Tuesday, June 9, 2015

Pluto's Moons Spin Unpredictably in Orbit

This image from the Hubble Space Telescope shows Pluto and its five known moons. The New Horizons team plans to study the moons during July's Pluto flyby. L. Frattare / STScI / NASA / ESA
This Hubble Space Telescope image shows Pluto and its five known moons. The New Horizons spacecraft will study Pluto’s moons during its July, 2015 flyby.
(Image Sources: L. Frattare / STScI / NASA / ESA.)

If you lived on one of Pluto’s small moons Nix or Hydra, you’d have a hard time setting your alarm clock. That’s because you couldn’t know for sure when, or even in which direction, the sun would rise. This is a surprising result of new observations of the Pluto-Charon system published in the journal Nature, and it’s illustrated by a new computer animation (Internet link to new computer animation at end of this blog post).

Charon, Pluto's largest moon, is much larger than the other moons and more than half the size of Pluto.

* [STORED DATA]
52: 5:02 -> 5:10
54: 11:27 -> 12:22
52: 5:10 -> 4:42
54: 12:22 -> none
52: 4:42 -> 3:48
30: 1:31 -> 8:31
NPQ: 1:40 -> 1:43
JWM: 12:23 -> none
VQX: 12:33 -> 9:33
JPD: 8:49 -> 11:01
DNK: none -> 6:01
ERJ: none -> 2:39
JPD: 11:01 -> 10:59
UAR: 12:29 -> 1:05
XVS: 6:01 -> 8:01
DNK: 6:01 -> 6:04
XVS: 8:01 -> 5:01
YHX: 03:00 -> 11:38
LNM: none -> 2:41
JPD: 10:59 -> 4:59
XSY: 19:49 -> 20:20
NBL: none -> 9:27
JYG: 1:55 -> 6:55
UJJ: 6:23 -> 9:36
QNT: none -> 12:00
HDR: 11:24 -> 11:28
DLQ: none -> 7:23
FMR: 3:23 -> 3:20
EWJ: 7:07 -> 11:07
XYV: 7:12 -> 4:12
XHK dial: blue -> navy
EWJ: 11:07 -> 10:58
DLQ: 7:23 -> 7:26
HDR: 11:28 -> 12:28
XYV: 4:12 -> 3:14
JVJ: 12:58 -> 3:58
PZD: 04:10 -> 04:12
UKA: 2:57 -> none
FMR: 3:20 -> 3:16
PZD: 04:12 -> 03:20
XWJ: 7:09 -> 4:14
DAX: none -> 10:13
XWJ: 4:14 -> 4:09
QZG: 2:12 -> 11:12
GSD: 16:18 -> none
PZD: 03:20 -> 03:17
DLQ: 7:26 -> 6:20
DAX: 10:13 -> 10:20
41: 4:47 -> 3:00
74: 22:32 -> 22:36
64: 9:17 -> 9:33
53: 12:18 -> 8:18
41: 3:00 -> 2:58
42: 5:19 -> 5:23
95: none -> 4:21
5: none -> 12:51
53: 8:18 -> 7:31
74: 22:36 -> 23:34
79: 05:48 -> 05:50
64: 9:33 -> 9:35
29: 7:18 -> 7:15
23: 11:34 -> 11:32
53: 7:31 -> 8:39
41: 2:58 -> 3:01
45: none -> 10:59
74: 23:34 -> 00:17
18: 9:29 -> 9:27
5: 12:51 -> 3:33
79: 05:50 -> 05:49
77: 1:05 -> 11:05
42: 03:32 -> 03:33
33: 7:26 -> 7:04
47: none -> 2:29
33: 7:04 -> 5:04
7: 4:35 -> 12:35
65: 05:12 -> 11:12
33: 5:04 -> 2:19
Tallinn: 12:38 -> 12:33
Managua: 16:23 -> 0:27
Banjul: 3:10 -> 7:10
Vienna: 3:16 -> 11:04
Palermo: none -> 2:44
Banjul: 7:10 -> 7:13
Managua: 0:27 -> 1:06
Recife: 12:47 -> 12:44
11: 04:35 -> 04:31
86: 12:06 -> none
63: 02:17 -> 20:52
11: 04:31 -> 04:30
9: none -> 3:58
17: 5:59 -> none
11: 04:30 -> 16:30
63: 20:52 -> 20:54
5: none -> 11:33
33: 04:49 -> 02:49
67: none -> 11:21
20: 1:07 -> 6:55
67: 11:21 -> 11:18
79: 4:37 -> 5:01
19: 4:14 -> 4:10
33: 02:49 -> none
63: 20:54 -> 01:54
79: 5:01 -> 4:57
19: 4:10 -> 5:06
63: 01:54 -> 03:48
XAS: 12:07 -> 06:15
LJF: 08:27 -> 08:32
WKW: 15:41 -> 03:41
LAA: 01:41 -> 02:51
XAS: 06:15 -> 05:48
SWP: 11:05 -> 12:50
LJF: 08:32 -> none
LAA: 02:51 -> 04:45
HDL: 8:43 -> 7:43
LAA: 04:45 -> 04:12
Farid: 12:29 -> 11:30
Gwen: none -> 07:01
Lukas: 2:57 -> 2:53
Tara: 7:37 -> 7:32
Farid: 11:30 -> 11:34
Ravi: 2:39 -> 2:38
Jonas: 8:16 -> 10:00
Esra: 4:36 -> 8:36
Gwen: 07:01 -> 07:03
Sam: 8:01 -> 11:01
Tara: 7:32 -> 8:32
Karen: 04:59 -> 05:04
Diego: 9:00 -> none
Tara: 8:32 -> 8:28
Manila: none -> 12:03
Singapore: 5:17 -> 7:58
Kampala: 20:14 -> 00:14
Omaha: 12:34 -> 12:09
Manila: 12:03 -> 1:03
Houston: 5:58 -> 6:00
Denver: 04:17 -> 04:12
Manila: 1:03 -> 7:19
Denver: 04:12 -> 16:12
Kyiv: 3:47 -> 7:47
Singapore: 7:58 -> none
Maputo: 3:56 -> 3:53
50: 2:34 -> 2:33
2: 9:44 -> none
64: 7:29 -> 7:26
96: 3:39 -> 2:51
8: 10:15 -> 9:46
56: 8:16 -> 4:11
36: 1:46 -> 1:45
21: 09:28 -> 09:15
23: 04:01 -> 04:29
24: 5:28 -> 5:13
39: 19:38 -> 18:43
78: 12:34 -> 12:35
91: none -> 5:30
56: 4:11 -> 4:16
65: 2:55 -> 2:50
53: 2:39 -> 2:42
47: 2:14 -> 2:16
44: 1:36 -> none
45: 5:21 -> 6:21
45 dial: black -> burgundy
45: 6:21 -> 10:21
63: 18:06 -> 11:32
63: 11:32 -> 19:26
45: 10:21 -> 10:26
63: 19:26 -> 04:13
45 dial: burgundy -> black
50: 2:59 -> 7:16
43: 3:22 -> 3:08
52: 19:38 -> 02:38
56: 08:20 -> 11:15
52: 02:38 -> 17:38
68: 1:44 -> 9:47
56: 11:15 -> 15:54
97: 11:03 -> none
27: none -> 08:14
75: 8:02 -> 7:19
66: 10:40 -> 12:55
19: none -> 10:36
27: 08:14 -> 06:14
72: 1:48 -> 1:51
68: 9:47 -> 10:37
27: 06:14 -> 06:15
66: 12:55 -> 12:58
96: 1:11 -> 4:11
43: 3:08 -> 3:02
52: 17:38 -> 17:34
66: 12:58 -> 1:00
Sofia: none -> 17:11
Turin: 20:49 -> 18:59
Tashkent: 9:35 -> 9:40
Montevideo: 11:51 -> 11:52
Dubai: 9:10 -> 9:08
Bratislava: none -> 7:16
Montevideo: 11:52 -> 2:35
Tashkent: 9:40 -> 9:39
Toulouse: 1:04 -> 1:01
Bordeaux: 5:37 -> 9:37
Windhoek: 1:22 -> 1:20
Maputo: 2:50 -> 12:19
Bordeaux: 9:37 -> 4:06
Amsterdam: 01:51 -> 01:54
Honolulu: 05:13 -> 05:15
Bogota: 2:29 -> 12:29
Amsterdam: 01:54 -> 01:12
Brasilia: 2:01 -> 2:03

* [SET OF TASKS]
**A.** Copy the records word for word, starting at their first line and ending at the line that reads "67: none -> 11:21".
**B.** Continue the blog post on Pluto's moons from where it stops.

* [EXERCISE RESULTS]
**A.**
52: 5:02 -> 5:10
54: 11:27 -> 12:22
52: 5:10 -> 4:42
54: 12:22 -> none
52: 4:42 -> 3:48
30: 1:31 -> 8:31
NPQ: 1:40 -> 1:43
JWM: 12:23 -> none
VQX: 12:33 -> 9:33
JPD: 8:49 -> 11:01
DNK: none -> 6:01
ERJ: none -> 2:39
JPD: 11:01 -> 10:59
UAR: 12:29 -> 1:05
XVS: 6:01 -> 8:01
DNK: 6:01 -> 6:04
XVS: 8:01 -> 5:01
YHX: 03:00 -> 11:38
LNM: none -> 2:41
JPD: 10:59 -> 4:59
XSY: 19:49 -> 20:20
NBL: none -> 9:27
JYG: 1:55 -> 6:55
UJJ: 6:23 -> 9:36
QNT: none -> 12:00
HDR: 11:24 -> 11:28
DLQ: none -> 7:23
FMR: 3:23 -> 3:20
EWJ: 7:07 -> 11:07
XYV: 7:12 -> 4:12
XHK dial: blue -> navy
EWJ: 11:07 -> 10:58
DLQ: 7:23 -> 7:26
HDR: 11:28 -> 12:28
XYV: 4:12 -> 3:14
JVJ: 12:58 -> 3:58
PZD: 04:10 -> 04:12
UKA: 2:57 -> none
FMR: 3:20 -> 3:16
PZD: 04:12 -> 03:20
XWJ: 7:09 -> 4:14
DAX: none -> 10:13
XWJ: 4:14 -> 4:09
QZG: 2:12 -> 11:12
GSD: 16:18 -> none
PZD: 03:20 -> 03:17
DLQ: 7:26 -> 6:20
DAX: 10:13 -> 10:20
41: 4:47 -> 3:00
74: 22:32 -> 22:36
64: 9:17 -> 9:33
53: 12:18 -> 8:18
41: 3:00 -> 2:58
42: 5:19 -> 5:23
95: none -> 4:21
5: none -> 12:51
53: 8:18 -> 7:31
74: 22:36 -> 23:34
79: 05:48 -> 05:50
64: 9:33 -> 9:35
29: 7:18 -> 7:15
23: 11:34 -> 11:32
53: 7:31 -> 8:39
41: 2:58 -> 3:01
45: none -> 10:59
74: 23:34 -> 00:17
18: 9:29 -> 9:27
5: 12:51 -> 3:33
79: 05:50 -> 05:49
77: 1:05 -> 11:05
42: 03:32 -> 03:33
33: 7:26 -> 7:04
47: none -> 2:29
33: 7:04 -> 5:04
7: 4:35 -> 12:35
65: 05:12 -> 11:12
33: 5:04 -> 2:19
Tallinn: 12:38 -> 12:33
Managua: 16:23 -> 0:27
Banjul: 3:10 -> 7:10
Vienna: 3:16 -> 11:04
Palermo: none -> 2:44
Banjul: 7:10 -> 7:13
Managua: 0:27 -> 1:06
Recife: 12:47 -> 12:44
11: 04:35 -> 04:31
86: 12:06 -> none
63: 02:17 -> 20:52
11: 04:31 -> 04:30
9: none -> 3:58
17: 5:59 -> none
11: 04:30 -> 16:30
63: 20:52 -> 20:54
5: none -> 11:33
33: 04:49 -> 02:49
67: none -> 11:21

**B.**
In the animation, Pluto’s moon Nix changes its spin unpredictably as it moves through space, orbiting the double world Pluto and its largest moon Charon. The view is from the surface of Pluto as Nix circles the Pluto-Charon system. This is a time-lapse view of the moon, compressing four years of motion into two minutes, with one complete orbit of Pluto-Charon every two seconds (in contrast to the actual orbital period of 24.9 days).

The animation comes after comprehensive analysis of all available Hubble Space Telescope data showing that two of Pluto’s moons, Nix and Hydra, are wobbling unpredictably.

Scientists believe the other two small moons, Kerberos and Styx, are likely in a similar situation, pending further study.

John Grunsfeld is associate administrator of NASA’s Science Mission Directorate in Washington, D.C. He said:
Hubble has provided a new view of Pluto and its moons revealing a cosmic dance with a chaotic rhythm. When the New Horizons spacecraft flies through the Pluto system in July we’ll get a chance to see what these moons look like up close and personal.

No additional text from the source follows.